● Dataset entries:
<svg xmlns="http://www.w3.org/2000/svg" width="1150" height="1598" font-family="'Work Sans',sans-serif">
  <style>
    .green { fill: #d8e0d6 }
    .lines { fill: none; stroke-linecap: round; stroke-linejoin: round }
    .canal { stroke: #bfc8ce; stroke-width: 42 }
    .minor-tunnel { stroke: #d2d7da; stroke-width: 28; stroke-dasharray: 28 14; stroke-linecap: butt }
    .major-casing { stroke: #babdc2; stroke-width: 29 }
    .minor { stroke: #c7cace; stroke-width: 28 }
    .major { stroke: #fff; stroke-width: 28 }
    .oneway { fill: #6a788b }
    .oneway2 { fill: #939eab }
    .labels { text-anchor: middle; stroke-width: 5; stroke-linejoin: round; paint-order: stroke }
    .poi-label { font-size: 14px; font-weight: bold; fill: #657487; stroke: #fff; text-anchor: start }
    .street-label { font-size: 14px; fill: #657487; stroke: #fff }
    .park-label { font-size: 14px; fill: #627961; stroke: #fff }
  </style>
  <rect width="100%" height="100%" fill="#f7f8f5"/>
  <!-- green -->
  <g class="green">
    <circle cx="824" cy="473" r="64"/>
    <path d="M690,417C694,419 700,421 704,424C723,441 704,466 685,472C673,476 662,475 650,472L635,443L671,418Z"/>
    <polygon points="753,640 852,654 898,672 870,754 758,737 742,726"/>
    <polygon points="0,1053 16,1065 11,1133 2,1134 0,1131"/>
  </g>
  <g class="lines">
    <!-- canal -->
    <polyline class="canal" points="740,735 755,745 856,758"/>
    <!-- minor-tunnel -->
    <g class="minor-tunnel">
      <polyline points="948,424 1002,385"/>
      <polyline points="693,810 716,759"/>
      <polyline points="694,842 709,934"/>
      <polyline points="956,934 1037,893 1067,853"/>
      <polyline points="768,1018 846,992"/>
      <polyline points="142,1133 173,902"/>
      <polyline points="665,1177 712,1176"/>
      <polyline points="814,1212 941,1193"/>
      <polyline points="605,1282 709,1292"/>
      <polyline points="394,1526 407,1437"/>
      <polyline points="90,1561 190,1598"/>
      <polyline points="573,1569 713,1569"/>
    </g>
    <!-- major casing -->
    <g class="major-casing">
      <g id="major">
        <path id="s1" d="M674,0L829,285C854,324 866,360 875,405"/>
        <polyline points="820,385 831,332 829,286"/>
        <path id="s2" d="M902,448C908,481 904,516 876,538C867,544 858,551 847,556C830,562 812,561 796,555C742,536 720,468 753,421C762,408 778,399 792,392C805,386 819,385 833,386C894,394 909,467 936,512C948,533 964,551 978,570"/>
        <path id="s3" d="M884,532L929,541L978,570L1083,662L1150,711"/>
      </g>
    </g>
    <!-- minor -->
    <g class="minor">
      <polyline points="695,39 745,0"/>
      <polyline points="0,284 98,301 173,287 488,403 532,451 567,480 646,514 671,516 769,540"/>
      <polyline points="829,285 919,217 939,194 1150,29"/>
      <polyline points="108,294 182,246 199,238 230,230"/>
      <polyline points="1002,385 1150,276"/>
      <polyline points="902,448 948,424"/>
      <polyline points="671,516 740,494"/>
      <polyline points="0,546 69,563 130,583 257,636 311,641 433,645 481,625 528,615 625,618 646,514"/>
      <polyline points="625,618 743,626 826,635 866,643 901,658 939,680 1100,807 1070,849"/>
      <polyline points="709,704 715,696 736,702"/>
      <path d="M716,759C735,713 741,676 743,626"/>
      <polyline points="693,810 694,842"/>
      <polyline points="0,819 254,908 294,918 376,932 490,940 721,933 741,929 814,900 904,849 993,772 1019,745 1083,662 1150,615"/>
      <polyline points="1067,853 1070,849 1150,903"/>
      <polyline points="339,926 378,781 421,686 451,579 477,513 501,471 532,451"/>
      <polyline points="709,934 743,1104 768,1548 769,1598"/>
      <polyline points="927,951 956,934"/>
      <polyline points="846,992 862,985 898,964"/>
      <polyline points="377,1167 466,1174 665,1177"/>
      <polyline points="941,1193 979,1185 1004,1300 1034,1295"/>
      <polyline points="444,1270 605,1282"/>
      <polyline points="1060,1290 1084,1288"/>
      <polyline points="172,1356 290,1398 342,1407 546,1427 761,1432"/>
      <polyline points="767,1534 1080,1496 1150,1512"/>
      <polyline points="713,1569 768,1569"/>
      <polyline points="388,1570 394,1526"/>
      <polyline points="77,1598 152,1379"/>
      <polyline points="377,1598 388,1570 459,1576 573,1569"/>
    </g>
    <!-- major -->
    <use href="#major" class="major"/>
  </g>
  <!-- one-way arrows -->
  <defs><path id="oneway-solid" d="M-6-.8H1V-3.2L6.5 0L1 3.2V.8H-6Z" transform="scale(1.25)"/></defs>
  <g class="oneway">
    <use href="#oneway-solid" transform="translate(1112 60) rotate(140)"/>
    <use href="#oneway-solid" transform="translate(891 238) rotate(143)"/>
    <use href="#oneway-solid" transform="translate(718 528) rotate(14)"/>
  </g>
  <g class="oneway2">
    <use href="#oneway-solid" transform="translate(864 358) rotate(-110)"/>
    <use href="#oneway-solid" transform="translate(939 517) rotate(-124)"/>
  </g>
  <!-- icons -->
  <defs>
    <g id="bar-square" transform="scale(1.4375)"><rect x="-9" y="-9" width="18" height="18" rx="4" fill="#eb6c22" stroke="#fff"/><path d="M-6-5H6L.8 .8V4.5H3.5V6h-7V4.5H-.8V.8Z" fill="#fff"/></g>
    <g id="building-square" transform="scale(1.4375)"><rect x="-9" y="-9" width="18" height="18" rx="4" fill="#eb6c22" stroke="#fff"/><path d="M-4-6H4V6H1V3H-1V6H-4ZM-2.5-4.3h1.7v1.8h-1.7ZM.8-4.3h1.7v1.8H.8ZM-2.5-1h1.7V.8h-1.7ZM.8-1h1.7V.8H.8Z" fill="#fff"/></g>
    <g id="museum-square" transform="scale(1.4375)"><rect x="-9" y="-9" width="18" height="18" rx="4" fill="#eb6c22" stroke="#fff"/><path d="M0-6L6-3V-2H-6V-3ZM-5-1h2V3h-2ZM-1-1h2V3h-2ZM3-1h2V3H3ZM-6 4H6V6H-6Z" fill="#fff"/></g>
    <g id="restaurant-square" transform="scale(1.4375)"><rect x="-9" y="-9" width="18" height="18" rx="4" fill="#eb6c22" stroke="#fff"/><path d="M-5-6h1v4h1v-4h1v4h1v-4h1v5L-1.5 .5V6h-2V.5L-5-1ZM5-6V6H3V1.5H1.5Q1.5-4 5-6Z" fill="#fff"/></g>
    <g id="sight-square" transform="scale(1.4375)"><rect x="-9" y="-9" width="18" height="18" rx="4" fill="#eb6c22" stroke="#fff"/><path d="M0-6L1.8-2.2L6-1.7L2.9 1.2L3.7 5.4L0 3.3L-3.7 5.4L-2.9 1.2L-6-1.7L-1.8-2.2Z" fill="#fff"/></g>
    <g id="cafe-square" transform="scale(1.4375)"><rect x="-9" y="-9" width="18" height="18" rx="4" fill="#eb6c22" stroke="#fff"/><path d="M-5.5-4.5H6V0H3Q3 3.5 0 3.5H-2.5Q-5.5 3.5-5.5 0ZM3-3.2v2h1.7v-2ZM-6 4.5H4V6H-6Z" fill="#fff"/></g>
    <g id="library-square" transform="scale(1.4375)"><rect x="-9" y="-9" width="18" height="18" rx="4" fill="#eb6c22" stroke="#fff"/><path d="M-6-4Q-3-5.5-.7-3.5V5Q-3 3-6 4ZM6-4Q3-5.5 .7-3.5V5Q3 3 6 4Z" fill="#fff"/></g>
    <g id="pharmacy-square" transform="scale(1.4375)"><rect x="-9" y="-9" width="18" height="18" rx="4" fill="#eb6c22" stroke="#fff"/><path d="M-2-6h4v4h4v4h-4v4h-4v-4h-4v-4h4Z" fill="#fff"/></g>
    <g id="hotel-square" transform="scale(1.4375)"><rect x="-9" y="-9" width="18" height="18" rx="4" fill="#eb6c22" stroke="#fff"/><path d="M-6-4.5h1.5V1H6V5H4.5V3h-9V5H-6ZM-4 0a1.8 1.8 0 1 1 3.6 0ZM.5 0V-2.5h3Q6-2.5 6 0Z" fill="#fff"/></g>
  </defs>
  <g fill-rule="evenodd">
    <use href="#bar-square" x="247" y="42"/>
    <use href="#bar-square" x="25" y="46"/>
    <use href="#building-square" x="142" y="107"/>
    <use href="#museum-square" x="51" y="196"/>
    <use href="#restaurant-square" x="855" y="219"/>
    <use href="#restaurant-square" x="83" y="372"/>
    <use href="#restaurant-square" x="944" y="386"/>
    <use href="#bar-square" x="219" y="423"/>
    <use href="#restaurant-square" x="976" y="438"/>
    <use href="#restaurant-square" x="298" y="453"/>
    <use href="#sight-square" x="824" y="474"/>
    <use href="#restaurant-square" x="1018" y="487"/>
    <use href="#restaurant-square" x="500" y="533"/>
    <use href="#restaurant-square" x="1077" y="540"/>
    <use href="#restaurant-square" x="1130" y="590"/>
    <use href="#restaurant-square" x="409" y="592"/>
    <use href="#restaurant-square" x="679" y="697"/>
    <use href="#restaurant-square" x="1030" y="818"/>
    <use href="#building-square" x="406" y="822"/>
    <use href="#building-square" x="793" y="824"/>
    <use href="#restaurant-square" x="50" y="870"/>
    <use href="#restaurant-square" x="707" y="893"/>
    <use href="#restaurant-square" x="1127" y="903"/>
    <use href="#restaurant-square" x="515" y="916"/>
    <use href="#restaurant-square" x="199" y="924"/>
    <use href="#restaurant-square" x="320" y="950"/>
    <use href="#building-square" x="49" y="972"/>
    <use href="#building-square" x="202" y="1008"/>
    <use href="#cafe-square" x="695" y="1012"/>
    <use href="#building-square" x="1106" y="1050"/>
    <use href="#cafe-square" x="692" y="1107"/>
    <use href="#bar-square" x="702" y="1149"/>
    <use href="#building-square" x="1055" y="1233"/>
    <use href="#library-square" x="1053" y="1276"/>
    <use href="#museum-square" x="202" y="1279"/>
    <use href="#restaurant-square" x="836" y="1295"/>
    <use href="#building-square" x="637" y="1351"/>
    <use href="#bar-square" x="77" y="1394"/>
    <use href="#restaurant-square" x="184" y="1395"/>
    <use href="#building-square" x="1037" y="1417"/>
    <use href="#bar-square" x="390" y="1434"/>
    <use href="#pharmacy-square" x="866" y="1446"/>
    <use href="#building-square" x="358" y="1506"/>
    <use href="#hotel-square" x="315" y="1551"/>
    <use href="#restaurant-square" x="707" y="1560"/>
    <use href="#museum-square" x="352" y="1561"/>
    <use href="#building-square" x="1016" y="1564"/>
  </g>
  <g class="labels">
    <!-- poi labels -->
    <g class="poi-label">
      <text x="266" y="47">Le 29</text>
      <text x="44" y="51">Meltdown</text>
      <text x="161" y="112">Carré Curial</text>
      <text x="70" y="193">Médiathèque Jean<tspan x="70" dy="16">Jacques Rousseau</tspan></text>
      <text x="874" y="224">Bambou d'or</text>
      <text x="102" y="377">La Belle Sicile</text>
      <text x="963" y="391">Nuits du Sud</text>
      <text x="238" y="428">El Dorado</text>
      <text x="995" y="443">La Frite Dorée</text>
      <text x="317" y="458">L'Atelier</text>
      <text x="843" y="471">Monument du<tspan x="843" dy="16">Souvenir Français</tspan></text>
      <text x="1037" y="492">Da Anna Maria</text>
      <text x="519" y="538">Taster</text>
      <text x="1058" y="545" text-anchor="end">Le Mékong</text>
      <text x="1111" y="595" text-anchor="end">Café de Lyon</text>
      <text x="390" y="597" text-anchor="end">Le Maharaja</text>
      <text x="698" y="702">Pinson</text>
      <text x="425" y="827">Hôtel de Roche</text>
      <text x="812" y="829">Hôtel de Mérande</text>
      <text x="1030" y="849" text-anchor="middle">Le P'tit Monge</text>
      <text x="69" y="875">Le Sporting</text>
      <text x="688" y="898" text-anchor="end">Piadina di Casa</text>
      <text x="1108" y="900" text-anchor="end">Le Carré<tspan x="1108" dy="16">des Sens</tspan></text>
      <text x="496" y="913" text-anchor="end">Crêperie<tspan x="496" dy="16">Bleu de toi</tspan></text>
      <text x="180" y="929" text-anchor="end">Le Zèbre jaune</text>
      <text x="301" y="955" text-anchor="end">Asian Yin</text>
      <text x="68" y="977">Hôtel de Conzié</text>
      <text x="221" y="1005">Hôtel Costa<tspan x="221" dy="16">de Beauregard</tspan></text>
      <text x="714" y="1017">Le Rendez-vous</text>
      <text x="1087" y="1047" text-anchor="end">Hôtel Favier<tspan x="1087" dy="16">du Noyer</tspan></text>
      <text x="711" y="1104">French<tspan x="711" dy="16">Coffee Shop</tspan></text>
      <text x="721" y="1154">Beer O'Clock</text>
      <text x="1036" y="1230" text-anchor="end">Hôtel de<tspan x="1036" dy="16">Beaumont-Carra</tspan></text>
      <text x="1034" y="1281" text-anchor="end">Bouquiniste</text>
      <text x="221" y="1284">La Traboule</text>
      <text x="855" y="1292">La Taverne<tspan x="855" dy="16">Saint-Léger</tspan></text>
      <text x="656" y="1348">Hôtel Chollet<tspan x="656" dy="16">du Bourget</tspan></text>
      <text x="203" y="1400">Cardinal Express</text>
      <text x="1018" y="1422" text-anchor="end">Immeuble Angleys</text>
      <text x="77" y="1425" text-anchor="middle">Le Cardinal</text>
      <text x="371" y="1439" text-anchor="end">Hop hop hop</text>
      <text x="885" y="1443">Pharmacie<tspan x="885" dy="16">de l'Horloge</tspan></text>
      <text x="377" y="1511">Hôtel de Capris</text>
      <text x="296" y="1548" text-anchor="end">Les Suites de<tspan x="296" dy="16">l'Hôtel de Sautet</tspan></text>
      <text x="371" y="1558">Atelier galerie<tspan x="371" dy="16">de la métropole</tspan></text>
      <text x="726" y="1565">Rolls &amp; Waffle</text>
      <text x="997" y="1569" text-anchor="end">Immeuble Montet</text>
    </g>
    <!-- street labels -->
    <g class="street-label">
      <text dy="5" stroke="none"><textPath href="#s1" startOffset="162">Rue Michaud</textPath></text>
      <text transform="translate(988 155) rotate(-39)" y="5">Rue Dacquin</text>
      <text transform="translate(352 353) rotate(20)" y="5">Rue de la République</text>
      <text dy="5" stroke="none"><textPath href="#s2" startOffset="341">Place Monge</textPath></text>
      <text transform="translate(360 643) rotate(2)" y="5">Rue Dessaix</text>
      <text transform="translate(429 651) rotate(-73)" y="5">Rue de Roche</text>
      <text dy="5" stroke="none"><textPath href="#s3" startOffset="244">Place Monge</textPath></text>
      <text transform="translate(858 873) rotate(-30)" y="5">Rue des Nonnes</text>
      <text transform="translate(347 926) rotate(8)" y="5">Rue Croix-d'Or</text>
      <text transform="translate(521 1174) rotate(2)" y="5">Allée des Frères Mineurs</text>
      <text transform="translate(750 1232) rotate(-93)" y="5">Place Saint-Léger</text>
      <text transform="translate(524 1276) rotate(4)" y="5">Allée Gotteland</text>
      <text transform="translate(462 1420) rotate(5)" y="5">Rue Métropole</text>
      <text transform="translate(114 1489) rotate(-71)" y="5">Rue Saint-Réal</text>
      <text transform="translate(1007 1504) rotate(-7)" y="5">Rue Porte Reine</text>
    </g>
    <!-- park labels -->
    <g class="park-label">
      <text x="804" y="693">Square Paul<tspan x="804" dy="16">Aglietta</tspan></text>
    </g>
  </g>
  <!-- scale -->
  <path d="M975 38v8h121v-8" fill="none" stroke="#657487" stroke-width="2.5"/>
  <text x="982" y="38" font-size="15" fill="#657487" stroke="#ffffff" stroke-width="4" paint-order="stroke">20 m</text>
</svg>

● Directions: Wherever "lines" turns up in the records, copy the whole line.

● Completed task:
    .lines { fill: none; stroke-linecap: round; stroke-linejoin: round }
  <g class="lines">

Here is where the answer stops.